Austrian ski resort covers glacier after coronavirus cuts season

Austrians cover a glacier to protect it from global warming
Austrians cover a glacier to protect it from global warming

STUBAI GLACIER, Austria (Reuters) – With its season cut short by the coronavirus pandemic, one of Austria’s most popular glacial ski resorts covered its glacier in protective fabric earlier than usual this year to help preserve it for a still uncertain reopening.

In a normal year, Austrian ski resorts stay open until April, by which time much of their snow has melted in the spring sunshine, making skiing less than ideal.

On glaciers, however, snow survives much longer, so resorts built on them stay open longer, sometimes all year.

The temperature in the eastern Alps is rising even faster than the global average, and its glaciers are shrinking.
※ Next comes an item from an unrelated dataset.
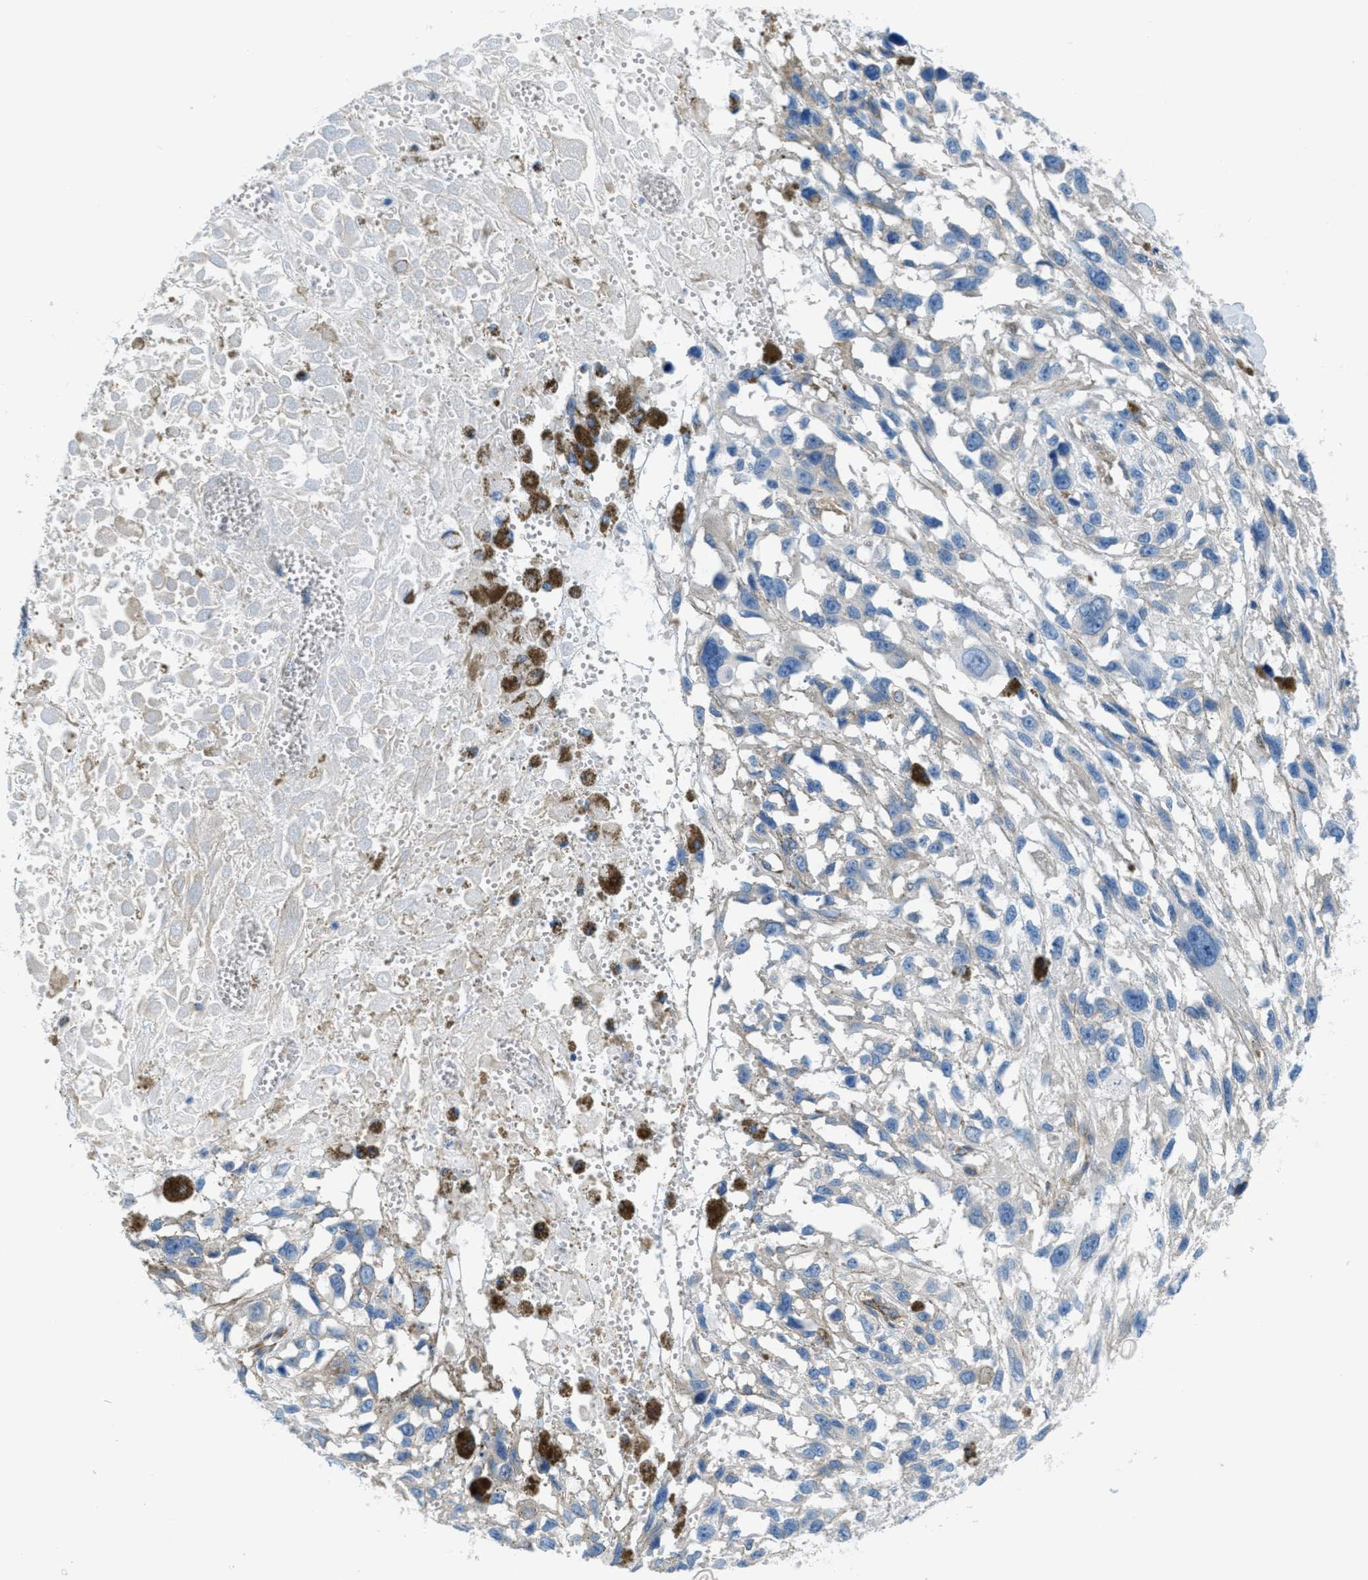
{"staining": {"intensity": "negative", "quantity": "none", "location": "none"}, "tissue": "melanoma", "cell_type": "Tumor cells", "image_type": "cancer", "snomed": [{"axis": "morphology", "description": "Malignant melanoma, Metastatic site"}, {"axis": "topography", "description": "Lymph node"}], "caption": "An immunohistochemistry micrograph of malignant melanoma (metastatic site) is shown. There is no staining in tumor cells of malignant melanoma (metastatic site).", "gene": "MAPRE2", "patient": {"sex": "male", "age": 59}}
It has therefore become a habit at many glacial resorts to cover the part of their ice mass most heavily used for pistes and lifts, to shield it from the intense mountain sun.

At the Stubai Glacier resort at the end of a valley near Innsbruck, the capital of Tyrol province, that involves covering 26,000 square metres of glacier – roughly four times the playing area of a soccer pitch – with strips of thick white fabric.

The process also helps preserve a stock of snow, as deposits from elsewhere in the resort are laid on top of the ice first.

“This winter was altogether snow poor – we had a lot of snow all at once in November, after that not so much. At the moment it is white all around, it looks very good, but large amounts of snow were absent this year,” the resort’s piste chief Christoph Hofer said.

Tyrol has had more coronavirus infections than any other province as ski resorts’ crowded apres-ski bars became breeding grounds for the disease. The nearby resort of Ischgl and its surroundings were the source of Austria’s biggest cluster, and Tyrol’s government ordered an end to the ski season at all resorts in mid-March.

In Stubai, the season would normally run until early June. But Hofer said they were using the closure to preserve better snow gathered while the resort lay dormant – “good, cold snow, not soaking wet snow” – though he was cautious about conditions when the resort reopens, hopefully in September.

“The good snow depends slightly on Frau Holle,” he said, referring to a German fairy tale in which feathers from a woman’s bed fall as snowflakes when it is made.

“But I think we were able to form a good foundation this year.”